Exercise: Reproduce the lines of the records starting at the line that contains "2.28.2 catalogue (DETECT_THRESH" and ending at the line that contains "145 157 15 9 -11 9.1e-10", substituting "barycenter" for "centroid" and leaving everything else unchanged.

(Collected data)
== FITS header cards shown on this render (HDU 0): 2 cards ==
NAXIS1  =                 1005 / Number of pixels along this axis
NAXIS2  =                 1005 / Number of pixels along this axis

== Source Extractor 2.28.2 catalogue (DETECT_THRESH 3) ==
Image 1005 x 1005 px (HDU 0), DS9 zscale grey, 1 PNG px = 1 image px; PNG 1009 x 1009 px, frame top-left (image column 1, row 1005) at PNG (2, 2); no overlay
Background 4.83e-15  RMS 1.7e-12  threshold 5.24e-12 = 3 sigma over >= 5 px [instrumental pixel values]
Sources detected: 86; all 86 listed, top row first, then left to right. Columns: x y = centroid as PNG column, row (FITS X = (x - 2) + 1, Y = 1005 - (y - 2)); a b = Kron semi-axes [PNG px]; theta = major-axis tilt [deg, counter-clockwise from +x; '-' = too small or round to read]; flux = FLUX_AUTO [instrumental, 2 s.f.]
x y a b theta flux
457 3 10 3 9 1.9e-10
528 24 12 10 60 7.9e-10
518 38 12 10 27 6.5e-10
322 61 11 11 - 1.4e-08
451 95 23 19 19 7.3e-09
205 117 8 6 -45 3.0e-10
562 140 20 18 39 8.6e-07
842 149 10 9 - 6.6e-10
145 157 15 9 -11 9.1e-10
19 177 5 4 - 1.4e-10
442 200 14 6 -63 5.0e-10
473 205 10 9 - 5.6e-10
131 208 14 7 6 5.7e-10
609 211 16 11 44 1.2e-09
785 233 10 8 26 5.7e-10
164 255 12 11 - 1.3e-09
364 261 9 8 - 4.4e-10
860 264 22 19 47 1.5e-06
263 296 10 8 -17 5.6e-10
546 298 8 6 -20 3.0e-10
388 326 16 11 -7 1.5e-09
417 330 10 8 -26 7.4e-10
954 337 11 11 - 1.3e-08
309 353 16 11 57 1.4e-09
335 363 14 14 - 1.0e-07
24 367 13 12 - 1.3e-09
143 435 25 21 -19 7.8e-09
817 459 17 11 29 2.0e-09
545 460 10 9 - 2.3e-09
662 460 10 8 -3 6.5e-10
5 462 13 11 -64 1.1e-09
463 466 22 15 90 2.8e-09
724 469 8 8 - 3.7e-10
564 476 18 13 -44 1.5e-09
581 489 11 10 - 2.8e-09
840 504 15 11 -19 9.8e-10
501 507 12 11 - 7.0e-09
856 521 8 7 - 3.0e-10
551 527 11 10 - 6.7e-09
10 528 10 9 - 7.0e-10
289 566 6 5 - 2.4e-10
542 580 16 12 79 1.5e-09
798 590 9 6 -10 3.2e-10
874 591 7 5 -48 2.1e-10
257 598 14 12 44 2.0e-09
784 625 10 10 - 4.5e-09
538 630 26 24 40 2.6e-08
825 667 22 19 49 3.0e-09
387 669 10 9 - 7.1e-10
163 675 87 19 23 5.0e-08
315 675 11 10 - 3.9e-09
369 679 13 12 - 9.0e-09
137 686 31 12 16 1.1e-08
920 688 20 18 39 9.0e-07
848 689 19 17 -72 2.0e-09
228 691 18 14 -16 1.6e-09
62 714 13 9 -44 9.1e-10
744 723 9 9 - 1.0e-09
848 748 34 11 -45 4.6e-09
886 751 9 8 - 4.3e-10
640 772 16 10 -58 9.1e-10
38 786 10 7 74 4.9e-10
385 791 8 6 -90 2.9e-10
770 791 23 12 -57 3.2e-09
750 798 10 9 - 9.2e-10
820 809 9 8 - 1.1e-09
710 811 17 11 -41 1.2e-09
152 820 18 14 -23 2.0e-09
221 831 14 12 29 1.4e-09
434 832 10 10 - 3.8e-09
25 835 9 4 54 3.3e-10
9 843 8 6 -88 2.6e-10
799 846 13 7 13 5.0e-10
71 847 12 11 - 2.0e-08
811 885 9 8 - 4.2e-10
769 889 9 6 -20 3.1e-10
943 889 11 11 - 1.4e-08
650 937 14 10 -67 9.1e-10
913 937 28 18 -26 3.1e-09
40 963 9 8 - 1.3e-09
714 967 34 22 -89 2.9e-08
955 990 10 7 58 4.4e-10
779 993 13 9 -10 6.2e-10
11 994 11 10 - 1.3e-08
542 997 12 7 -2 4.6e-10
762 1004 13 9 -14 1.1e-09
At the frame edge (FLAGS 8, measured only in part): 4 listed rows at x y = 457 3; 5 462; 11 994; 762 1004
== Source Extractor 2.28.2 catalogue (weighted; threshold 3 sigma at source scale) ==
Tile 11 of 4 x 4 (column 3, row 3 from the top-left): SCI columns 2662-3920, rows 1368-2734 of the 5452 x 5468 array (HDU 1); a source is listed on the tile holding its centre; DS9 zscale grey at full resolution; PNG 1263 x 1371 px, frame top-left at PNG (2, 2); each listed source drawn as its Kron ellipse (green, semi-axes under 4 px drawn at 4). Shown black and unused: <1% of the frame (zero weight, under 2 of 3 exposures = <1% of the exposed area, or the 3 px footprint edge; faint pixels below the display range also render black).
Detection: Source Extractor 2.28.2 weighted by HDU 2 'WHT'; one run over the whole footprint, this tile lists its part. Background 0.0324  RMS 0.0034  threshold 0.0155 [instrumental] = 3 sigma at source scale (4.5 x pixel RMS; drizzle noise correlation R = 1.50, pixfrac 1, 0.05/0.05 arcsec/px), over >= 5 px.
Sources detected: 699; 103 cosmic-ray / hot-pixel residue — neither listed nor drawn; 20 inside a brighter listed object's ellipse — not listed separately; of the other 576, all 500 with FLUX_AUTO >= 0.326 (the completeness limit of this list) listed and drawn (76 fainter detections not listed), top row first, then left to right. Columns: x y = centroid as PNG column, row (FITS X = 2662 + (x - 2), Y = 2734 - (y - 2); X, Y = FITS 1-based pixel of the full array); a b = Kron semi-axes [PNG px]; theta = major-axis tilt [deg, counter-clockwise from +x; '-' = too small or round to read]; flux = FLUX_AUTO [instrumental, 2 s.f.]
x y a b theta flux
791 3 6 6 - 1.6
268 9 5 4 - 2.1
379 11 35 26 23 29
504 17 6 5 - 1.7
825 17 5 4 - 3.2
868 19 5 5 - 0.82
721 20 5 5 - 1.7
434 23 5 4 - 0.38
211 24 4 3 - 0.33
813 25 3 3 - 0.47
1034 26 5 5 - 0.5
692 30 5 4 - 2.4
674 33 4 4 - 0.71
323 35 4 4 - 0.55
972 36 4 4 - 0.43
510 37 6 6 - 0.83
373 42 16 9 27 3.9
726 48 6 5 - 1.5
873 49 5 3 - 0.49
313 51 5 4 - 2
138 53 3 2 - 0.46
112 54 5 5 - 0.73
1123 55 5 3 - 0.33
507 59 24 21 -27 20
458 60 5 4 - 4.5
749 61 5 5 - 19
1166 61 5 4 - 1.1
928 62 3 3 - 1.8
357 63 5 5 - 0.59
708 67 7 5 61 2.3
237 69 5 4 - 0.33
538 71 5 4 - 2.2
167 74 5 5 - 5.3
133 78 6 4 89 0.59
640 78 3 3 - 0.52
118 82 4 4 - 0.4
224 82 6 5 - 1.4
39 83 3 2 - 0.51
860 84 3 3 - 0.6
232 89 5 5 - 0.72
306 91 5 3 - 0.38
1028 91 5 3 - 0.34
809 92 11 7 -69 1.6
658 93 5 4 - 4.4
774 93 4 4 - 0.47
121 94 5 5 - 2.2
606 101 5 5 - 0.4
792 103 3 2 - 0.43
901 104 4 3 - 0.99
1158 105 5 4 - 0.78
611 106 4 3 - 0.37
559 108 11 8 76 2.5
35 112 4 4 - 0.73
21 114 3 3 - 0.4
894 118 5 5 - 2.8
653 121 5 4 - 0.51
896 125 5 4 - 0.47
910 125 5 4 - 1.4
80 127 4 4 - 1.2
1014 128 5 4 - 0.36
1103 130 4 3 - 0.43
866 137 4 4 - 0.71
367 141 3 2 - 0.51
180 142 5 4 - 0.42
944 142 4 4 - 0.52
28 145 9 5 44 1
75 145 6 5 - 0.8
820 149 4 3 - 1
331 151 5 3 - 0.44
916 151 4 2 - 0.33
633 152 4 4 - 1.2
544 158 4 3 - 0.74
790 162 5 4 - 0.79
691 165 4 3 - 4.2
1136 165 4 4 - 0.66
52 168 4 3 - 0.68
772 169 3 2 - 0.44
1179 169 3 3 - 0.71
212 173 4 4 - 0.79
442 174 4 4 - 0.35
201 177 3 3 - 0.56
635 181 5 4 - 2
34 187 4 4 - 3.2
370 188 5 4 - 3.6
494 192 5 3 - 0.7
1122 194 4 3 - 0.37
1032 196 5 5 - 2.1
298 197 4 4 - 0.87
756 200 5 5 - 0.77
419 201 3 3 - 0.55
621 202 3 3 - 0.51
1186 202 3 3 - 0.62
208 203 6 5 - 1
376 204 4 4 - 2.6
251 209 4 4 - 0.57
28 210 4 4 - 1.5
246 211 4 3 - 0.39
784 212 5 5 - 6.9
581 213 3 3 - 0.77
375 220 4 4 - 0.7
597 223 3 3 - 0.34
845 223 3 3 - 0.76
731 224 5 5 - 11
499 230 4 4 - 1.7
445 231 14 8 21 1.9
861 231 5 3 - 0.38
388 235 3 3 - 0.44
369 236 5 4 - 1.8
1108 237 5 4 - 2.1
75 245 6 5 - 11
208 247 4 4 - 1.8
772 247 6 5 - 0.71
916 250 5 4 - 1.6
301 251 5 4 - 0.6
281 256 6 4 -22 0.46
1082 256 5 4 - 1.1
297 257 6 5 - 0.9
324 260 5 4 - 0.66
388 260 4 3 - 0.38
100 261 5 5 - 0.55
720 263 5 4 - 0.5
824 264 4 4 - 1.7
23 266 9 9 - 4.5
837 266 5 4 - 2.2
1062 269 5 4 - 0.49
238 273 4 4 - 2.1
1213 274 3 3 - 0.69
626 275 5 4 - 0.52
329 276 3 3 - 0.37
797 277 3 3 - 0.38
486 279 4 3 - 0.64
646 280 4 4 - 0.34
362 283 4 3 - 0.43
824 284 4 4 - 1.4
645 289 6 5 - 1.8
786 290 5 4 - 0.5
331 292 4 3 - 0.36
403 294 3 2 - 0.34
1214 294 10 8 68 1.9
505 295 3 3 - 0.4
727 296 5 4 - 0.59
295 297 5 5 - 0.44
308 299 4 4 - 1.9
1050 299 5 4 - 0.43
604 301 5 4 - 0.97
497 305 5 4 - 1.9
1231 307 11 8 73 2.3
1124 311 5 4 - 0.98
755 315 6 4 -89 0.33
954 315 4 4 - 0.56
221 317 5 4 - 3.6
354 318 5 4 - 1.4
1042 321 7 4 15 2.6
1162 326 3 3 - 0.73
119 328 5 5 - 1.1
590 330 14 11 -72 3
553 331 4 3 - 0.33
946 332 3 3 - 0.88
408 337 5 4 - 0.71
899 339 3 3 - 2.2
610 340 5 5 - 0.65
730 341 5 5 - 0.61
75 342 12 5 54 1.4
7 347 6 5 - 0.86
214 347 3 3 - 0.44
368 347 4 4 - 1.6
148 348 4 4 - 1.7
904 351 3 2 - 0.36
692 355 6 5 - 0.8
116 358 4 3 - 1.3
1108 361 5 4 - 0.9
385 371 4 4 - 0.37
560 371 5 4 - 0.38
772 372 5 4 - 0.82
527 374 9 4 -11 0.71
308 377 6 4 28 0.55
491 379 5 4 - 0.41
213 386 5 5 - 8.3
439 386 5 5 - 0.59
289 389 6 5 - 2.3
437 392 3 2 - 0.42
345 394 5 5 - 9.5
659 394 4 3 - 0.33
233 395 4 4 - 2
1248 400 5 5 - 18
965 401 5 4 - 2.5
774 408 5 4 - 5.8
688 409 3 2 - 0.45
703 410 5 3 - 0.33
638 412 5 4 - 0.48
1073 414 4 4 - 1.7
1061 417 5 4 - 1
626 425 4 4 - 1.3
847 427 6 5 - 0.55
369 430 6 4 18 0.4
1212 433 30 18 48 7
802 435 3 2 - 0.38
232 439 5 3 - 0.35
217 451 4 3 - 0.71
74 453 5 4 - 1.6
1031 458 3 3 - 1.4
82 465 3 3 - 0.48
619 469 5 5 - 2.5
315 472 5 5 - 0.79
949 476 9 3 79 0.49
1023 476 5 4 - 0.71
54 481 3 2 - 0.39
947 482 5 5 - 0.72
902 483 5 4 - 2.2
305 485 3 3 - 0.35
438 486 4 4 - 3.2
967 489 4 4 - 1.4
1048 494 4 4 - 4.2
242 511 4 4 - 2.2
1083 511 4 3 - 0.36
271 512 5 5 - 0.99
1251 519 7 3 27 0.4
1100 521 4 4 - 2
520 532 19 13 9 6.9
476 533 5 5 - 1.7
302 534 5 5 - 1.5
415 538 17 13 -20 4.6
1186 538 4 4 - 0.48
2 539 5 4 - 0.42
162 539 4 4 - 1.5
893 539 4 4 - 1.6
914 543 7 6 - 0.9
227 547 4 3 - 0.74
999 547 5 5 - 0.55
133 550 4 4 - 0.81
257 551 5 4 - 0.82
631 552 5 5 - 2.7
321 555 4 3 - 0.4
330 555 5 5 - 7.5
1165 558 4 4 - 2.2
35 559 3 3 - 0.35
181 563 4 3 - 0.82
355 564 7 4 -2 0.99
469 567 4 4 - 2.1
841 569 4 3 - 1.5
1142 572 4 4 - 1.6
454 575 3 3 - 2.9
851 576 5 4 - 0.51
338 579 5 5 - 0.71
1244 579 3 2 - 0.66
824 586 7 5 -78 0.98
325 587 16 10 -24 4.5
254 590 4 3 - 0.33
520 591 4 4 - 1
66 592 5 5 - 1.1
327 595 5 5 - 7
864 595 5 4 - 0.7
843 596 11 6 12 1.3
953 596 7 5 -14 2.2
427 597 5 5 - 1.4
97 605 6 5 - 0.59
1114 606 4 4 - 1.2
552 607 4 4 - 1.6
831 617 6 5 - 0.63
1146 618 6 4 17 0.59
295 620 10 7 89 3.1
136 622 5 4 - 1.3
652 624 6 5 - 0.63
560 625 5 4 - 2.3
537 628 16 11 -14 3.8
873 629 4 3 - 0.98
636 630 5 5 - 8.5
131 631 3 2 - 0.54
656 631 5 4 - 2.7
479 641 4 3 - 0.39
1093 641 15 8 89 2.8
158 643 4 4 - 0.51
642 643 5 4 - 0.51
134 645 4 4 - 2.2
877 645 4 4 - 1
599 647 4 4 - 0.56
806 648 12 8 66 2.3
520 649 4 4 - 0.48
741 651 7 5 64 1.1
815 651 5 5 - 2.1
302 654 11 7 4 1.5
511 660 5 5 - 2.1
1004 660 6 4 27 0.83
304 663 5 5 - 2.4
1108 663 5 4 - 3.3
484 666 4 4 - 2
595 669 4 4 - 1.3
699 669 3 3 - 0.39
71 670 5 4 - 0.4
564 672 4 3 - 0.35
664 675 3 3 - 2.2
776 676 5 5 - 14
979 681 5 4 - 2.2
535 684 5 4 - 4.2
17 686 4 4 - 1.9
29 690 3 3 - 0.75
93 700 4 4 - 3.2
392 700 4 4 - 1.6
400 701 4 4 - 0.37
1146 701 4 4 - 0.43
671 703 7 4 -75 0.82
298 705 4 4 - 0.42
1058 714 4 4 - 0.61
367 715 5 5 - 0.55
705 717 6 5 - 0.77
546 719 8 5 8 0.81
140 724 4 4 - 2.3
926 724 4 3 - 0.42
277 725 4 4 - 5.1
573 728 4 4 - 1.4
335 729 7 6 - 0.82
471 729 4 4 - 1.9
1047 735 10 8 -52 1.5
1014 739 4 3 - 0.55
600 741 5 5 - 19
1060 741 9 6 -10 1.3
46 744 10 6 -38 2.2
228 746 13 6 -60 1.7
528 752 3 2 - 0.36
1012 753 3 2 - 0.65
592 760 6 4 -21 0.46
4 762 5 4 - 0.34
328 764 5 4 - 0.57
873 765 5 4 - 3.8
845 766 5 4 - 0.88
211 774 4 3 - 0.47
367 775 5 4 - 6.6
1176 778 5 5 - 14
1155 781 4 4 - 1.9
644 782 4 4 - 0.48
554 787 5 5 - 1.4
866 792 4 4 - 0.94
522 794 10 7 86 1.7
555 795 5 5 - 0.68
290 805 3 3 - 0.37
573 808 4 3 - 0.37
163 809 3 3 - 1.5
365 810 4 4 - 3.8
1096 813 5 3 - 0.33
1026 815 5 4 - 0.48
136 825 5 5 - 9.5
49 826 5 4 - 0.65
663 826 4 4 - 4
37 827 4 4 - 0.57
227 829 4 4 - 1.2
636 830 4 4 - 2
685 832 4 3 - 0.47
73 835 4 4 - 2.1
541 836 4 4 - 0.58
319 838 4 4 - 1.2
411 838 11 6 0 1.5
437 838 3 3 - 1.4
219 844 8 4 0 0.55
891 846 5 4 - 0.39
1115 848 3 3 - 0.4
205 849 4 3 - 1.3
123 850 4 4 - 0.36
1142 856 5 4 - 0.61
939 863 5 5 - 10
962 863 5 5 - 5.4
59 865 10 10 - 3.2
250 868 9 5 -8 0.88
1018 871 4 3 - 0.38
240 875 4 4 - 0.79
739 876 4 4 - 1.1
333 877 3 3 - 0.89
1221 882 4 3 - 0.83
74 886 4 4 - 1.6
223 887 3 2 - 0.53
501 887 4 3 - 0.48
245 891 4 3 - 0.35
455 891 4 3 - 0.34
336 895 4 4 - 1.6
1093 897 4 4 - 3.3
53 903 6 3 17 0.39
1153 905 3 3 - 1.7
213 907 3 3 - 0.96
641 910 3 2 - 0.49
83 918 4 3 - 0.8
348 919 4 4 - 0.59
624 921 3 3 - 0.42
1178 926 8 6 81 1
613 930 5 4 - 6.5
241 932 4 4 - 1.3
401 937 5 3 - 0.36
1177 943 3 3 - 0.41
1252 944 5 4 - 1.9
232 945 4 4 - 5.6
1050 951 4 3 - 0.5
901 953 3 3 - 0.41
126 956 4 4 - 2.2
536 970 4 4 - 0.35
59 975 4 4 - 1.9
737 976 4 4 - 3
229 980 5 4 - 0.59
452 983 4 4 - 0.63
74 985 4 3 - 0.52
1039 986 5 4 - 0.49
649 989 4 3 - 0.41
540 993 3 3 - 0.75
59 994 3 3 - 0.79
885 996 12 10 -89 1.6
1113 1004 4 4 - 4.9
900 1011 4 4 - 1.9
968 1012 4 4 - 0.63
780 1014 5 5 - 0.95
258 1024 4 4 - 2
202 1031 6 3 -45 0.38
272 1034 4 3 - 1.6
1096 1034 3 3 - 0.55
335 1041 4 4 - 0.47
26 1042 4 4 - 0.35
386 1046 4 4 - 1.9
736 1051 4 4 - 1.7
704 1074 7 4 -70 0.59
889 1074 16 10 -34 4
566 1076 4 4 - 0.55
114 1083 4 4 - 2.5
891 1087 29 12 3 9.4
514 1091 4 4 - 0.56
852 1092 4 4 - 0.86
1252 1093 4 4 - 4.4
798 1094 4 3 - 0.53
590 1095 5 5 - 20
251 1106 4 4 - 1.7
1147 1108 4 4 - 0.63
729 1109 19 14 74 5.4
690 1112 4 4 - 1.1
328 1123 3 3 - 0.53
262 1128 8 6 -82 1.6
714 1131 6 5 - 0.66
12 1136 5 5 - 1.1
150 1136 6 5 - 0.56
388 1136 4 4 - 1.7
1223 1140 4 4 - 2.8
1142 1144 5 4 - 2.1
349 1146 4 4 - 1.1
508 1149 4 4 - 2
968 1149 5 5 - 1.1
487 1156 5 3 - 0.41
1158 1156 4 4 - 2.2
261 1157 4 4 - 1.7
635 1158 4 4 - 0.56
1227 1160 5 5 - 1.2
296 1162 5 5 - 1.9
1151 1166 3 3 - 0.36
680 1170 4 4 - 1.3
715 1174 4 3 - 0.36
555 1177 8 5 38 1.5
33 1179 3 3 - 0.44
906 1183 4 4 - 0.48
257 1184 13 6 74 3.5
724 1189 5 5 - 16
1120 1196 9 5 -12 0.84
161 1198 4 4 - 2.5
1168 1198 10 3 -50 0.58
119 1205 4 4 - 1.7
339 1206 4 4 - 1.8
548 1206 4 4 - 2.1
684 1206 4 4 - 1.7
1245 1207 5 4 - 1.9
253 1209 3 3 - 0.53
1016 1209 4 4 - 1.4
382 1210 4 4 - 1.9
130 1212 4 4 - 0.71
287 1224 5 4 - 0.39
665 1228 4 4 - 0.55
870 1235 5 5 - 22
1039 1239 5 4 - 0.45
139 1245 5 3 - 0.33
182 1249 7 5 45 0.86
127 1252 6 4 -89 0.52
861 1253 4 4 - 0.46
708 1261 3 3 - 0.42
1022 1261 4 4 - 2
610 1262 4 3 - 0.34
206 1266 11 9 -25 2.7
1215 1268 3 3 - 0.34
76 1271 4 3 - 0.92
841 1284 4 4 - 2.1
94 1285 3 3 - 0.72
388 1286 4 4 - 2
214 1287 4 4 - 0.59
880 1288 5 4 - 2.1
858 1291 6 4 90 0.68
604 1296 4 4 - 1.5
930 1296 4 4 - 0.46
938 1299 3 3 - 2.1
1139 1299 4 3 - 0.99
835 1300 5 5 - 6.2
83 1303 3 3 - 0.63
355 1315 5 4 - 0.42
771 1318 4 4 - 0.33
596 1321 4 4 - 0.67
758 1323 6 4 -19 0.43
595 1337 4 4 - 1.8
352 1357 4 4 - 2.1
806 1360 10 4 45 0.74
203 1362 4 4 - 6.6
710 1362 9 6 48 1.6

Response to this task:
== Source Extractor 2.28.2 catalogue (DETECT_THRESH 3) ==
Image 1005 x 1005 px (HDU 0), DS9 zscale grey, 1 PNG px = 1 image px; PNG 1009 x 1009 px, frame top-left (image column 1, row 1005) at PNG (2, 2); no overlay
Background 4.83e-15  RMS 1.7e-12  threshold 5.24e-12 = 3 sigma over >= 5 px [instrumental pixel values]
Sources detected: 86; all 86 listed, top row first, then left to right. Columns: x y = barycenter as PNG column, row (FITS X = (x - 2) + 1, Y = 1005 - (y - 2)); a b = Kron semi-axes [PNG px]; theta = major-axis tilt [deg, counter-clockwise from +x; '-' = too small or round to read]; flux = FLUX_AUTO [instrumental, 2 s.f.]
x y a b theta flux
457 3 10 3 9 1.9e-10
528 24 12 10 60 7.9e-10
518 38 12 10 27 6.5e-10
322 61 11 11 - 1.4e-08
451 95 23 19 19 7.3e-09
205 117 8 6 -45 3.0e-10
562 140 20 18 39 8.6e-07
842 149 10 9 - 6.6e-10
145 157 15 9 -11 9.1e-10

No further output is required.